Wednesday 28 October 2020

Autumn sheep work

Sheep don't automatically know how to eat hay or the sheep food we give them as a supplement.  Every year in the autumn Farmer has to teach the hoggs (the ewe lambs) how to feed.  This involves gathering them in and putting them in to the building.  He puts a ewe or two in with them to set a good example.  It takes a few days but gradually they catch on that the lamb nuts being sprinkled in to the troughs are rather delicious and they start to tuck in.  Similarly they start eating the hay slowly too!   Occasionally we have problems with one or two of them becoming unwell from a vitamin deficiency and so Farmer has a bottle of Vitamin B1 on hand to give them which sorts them out.  

By the end of the winter the hoggs will be used to being fed and know exactly what is in the feed bag Farmer might be carrying with him.  This will stand them in good stead later on should they ever be ill and need to be brought into the shed, or if they are having twins and they need some supplementary feeding. 



Here they are tucking to the hay in the hay feeders having finished most of the nuts in the troughs! 


The Herdwicks are a flock on their own, and they always enjoy the sight of a feed bag over Farmer's shoulder.  Because they live on the in-bye fields they are fed most of the winter. 





 

Thursday 8 October 2020

Weaning calves


It is always a sad day when the calves are weaned and go off to market.  The cows holler and call for their calves, roaming around the fields looking for them after they have gone.

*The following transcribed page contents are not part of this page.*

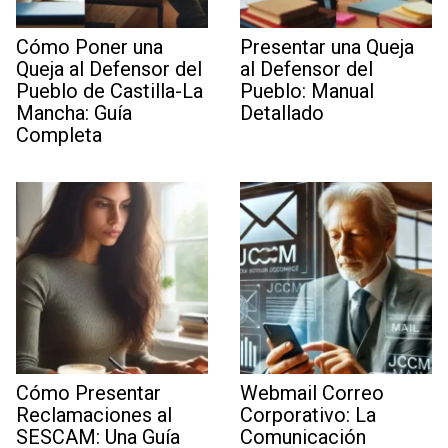
Cómo Poner una
Presentar una Queja
Queja al Defensor del
al Defensor del
Pueblo de Castilla-La
Pueblo: Manual
Mancha: Guía
Detallado
Completa
Cómo Presentar
Webmail Correo
Reclamaciones al
Corporativo: La
SESCAM: Una Guía
Comunicación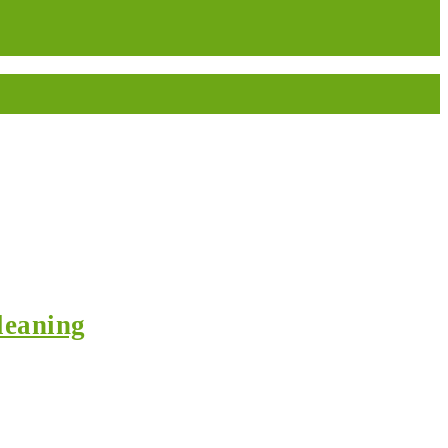
leaning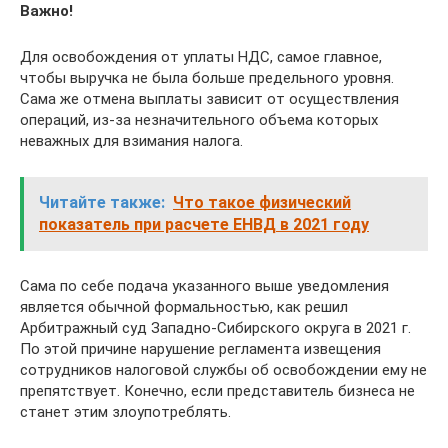
Важно!
Для освобождения от уплаты НДС, самое главное,
чтобы выручка не была больше предельного уровня.
Сама же отмена выплаты зависит от осуществления
операций, из-за незначительного объема которых
неважных для взимания налога.
Читайте также:
Что такое физический
показатель при расчете ЕНВД в 2021 году
Сама по себе подача указанного выше уведомления
является обычной формальностью, как решил
Арбитражный суд Западно-Сибирского округа в 2021 г.
По этой причине нарушение регламента извещения
сотрудников налоговой службы об освобождении ему не
препятствует. Конечно, если представитель бизнеса не
станет этим злоупотреблять.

Before we bought our own cows our neighbour used to graze his cattle here in the summer.  When it was time for the calves to be weaned he would walk the cows back over to his farm, the calves would go from there to market in a lorry, and the cows would be put on to his own hill again.  Several times we woke in the morning the day after the calves had gone to find his cows had made their own way back to Treshnish searching for their calves.  

In these photographs the cows are calling for their calves.  It was morning and the calves had just gone. By the afternoon they had started drifting off to the other side of the hill park to graze.






The next morning Farmer walked them down towards Haunn and they went into Scoma. The bull chivalrously waited until all the cows had reached the gate before he went through himself.